## Text provided

Known for her ten-year apprenticeship
in China with well-known masters of calligraphy, recounted in
the bestseller novel Passagère du Silence, and present in some
of the major international collections, Fabienne Verdier's
painting is eminently personal, internal and spiritual. It is
the result of an immense creative freedom and the fruit of a
long preparatory asceticism. Her ancestral technique acts as
both bedrock and springboard for the emergence of a succession
of inspired fluxes, which now guide us towards a reflection on
the metastructures of life.
Fabienne Verdier's painting is
continuous with the experiments of the American abstract
artists - Tobey, Kline, Still, Pollock or de Kooning - and
carries on the work of artists who have explored the line,
such as Matisse, Michaux or Degottex...
Each of these canvases is imbued with a
subtle balance from which emanates a constancy: the quest for
the simple. Nothing is surplus to requirement. The background
is charged with a resonant reality, composed of layers and
sub-layers that evoke the immensity of the void, giving free
rein to the radiant brilliance of the pigment, sometimes
blazing red, sometimes vibrant green, sometimes Cistercian
white. The form is spontaneous, emergent, expansive,
unfinished... and in its ink reveals the enigma of its
mineralisation. Through a clever play of contrast, the black
of the ink mirrors the coloured background of the canvas; and
vice versa.

## Supplied entries
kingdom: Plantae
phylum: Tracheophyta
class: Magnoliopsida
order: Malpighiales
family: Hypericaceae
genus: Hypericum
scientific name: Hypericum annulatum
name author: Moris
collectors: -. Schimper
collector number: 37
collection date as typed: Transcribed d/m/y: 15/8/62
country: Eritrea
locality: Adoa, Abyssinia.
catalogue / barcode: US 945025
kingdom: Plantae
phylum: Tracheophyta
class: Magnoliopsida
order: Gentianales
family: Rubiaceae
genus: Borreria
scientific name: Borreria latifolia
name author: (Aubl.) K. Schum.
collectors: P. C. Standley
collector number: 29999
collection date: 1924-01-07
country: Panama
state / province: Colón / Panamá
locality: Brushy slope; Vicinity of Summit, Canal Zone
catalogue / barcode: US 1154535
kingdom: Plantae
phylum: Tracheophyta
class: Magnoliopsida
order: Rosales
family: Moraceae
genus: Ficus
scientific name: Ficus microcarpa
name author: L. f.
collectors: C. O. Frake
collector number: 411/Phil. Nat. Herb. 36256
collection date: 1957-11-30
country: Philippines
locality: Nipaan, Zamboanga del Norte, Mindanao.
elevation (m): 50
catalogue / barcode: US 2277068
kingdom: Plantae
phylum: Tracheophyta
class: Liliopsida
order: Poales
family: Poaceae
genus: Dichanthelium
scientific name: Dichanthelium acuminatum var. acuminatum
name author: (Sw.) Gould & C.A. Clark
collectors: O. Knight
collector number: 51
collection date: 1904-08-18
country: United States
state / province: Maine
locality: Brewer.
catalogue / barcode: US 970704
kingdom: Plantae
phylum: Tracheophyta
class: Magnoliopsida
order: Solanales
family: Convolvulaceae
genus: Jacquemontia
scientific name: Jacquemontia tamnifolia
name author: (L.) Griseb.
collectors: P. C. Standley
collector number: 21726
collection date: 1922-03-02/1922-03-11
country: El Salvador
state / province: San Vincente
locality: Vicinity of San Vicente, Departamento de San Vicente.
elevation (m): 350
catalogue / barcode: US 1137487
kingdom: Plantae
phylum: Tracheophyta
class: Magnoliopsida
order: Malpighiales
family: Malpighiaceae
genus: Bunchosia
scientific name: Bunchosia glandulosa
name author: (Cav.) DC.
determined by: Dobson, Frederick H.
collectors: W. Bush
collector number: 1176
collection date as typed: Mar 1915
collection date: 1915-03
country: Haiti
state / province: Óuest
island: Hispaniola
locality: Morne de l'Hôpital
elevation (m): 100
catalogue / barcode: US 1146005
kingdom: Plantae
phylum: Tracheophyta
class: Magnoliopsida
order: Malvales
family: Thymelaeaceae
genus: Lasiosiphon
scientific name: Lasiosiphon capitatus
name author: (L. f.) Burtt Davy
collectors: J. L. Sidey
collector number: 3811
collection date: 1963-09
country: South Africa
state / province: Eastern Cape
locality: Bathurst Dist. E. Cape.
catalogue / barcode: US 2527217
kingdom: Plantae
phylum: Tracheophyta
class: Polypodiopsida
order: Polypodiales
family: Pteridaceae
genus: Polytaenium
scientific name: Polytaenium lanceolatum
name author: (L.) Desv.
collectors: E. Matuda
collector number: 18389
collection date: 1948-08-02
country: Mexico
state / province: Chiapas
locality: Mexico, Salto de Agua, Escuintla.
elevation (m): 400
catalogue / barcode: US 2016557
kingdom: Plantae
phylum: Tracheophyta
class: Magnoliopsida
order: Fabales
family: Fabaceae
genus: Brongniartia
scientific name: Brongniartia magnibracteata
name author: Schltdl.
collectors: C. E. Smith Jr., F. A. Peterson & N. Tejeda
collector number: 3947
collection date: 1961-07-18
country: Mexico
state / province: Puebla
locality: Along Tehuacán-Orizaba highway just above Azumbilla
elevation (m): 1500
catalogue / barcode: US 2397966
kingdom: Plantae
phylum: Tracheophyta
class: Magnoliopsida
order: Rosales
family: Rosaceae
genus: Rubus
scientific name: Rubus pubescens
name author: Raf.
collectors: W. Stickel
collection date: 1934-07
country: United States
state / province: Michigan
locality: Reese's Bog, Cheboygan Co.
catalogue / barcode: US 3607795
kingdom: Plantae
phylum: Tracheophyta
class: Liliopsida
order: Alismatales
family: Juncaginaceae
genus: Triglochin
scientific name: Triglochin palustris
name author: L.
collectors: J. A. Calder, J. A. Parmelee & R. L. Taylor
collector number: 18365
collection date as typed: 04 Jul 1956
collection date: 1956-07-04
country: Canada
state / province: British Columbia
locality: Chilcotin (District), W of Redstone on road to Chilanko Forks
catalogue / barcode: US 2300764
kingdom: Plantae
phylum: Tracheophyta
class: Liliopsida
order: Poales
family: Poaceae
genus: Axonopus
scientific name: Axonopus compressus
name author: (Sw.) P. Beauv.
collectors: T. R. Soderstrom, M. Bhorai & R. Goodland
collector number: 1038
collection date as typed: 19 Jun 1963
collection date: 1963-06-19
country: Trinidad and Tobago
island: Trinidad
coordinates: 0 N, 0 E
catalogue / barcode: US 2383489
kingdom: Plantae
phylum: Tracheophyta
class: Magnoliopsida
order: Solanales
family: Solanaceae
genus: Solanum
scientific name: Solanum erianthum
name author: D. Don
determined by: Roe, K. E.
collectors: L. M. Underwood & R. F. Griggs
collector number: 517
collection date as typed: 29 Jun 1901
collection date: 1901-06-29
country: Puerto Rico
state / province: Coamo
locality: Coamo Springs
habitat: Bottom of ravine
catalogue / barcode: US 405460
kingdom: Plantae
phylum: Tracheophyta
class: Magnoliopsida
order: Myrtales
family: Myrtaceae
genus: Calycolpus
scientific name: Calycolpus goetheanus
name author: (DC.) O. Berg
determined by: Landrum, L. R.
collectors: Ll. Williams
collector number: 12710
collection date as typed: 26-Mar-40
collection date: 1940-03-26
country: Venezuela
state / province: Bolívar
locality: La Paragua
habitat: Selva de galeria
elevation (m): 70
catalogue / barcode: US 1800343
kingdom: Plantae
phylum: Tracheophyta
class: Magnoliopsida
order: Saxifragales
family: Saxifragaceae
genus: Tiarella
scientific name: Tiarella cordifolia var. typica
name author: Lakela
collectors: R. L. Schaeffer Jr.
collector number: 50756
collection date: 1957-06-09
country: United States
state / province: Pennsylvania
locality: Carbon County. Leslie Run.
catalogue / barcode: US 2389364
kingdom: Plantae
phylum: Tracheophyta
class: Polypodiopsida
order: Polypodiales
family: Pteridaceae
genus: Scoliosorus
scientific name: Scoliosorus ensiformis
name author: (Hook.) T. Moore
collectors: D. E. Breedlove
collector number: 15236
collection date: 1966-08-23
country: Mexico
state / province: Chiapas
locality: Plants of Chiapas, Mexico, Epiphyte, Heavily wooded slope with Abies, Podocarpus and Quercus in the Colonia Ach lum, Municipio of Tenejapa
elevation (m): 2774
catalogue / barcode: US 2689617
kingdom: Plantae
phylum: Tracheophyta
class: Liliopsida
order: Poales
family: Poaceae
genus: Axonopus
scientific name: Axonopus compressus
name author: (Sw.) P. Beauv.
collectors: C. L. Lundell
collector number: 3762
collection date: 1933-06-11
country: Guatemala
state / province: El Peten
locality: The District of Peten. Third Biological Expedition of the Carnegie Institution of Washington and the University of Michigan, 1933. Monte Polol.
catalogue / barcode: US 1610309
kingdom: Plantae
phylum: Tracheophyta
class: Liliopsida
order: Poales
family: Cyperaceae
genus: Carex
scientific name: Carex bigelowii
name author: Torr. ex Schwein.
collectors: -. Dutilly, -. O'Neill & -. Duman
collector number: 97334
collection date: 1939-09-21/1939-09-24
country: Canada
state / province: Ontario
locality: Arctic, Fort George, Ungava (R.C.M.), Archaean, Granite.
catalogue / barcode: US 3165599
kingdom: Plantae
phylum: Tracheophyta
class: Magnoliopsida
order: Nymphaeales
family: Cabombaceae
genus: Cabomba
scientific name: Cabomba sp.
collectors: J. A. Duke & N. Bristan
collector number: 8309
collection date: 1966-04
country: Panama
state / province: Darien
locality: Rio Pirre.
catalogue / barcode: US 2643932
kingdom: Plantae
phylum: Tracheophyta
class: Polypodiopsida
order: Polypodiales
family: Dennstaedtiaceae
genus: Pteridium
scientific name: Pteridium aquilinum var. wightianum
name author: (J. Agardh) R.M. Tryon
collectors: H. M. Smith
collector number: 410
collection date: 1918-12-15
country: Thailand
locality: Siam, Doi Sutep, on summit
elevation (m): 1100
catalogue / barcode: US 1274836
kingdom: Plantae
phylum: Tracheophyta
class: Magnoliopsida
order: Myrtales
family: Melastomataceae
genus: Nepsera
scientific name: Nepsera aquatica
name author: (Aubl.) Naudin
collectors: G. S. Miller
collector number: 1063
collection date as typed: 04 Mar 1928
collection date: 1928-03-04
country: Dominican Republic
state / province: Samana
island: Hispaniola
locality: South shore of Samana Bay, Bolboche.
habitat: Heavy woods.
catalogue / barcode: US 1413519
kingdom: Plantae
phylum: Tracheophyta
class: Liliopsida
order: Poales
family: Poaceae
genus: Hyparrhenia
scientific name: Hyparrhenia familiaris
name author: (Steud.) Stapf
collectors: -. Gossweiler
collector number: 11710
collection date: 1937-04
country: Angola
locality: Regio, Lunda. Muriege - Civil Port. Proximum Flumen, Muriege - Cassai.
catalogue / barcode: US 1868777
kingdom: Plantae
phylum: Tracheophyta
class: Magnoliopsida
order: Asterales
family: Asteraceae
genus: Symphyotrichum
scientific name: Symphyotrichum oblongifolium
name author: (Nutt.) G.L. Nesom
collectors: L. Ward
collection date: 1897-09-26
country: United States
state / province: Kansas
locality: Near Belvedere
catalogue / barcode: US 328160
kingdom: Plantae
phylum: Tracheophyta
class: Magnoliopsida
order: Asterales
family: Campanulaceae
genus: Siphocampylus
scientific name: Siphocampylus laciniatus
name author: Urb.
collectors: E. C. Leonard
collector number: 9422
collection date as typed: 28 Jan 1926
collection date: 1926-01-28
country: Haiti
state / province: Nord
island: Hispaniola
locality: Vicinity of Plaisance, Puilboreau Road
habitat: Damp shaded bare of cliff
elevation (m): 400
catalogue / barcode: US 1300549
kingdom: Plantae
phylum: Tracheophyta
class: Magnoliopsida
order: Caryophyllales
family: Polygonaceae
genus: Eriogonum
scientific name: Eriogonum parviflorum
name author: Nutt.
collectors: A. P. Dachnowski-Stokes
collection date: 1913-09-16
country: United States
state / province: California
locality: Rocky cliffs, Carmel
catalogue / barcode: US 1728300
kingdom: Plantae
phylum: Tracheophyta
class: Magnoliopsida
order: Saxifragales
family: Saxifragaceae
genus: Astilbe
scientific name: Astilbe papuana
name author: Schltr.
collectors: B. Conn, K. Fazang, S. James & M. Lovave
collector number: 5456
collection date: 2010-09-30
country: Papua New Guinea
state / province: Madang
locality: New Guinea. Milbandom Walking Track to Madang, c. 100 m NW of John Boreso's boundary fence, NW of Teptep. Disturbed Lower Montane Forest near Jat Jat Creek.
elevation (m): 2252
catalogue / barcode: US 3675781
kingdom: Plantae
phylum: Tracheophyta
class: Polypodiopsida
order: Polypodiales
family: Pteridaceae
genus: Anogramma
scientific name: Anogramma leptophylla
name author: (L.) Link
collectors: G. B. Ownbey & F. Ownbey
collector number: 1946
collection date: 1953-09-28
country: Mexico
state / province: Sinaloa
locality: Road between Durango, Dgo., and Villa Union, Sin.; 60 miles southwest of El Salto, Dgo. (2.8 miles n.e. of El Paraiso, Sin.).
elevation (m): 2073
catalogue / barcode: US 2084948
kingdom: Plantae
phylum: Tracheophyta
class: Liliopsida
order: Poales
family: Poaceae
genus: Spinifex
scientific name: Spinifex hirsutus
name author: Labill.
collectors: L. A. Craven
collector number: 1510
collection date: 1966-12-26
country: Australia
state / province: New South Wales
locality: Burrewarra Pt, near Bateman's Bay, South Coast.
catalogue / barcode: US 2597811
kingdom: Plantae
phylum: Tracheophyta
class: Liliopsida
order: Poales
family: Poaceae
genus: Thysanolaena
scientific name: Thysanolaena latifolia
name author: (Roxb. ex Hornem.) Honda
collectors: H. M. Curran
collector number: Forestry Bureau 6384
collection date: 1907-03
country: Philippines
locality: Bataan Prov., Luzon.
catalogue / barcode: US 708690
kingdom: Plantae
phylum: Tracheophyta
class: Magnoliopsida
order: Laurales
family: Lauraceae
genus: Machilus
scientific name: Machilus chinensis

## Work instructions
1. Do these statements agree with the passage on Fabienne Verdier's painting? Answer yes or no for each, quoting the words from the passage that decide it.
(a) Verdier spent ten years as an apprentice in China.
(b) The background of her canvases is always blazing red.
(c) Matisse is named among artists who have explored the line.
2. In the entries, start at the line that contains "locality: Siam, Doi Sutep, on summit" and end with the line that contains "collectors: E. C. Leonard". Echo those lines and nothing else.
The passage on Fabienne Verdier's painting and the entries have no connection to each other.

## Final results
1.
(a) Yes: "Known for her ten-year apprenticeship in China"
(b) No: "sometimes blazing red, sometimes vibrant green, sometimes Cistercian white"
(c) Yes: "such as Matisse, Michaux or Degottex"

2.
locality: Siam, Doi Sutep, on summit
elevation (m): 1100
catalogue / barcode: US 1274836
kingdom: Plantae
phylum: Tracheophyta
class: Magnoliopsida
order: Myrtales
family: Melastomataceae
genus: Nepsera
scientific name: Nepsera aquatica
name author: (Aubl.) Naudin
collectors: G. S. Miller
collector number: 1063
collection date as typed: 04 Mar 1928
collection date: 1928-03-04
country: Dominican Republic
state / province: Samana
island: Hispaniola
locality: South shore of Samana Bay, Bolboche.
habitat: Heavy woods.
catalogue / barcode: US 1413519
kingdom: Plantae
phylum: Tracheophyta
class: Liliopsida
order: Poales
family: Poaceae
genus: Hyparrhenia
scientific name: Hyparrhenia familiaris
name author: (Steud.) Stapf
collectors: -. Gossweiler
collector number: 11710
collection date: 1937-04
country: Angola
locality: Regio, Lunda. Muriege - Civil Port. Proximum Flumen, Muriege - Cassai.
catalogue / barcode: US 1868777
kingdom: Plantae
phylum: Tracheophyta
class: Magnoliopsida
order: Asterales
family: Asteraceae
genus: Symphyotrichum
scientific name: Symphyotrichum oblongifolium
name author: (Nutt.) G.L. Nesom
collectors: L. Ward
collection date: 1897-09-26
country: United States
state / province: Kansas
locality: Near Belvedere
catalogue / barcode: US 328160
kingdom: Plantae
phylum: Tracheophyta
class: Magnoliopsida
order: Asterales
family: Campanulaceae
genus: Siphocampylus
scientific name: Siphocampylus laciniatus
name author: Urb.
collectors: E. C. Leonard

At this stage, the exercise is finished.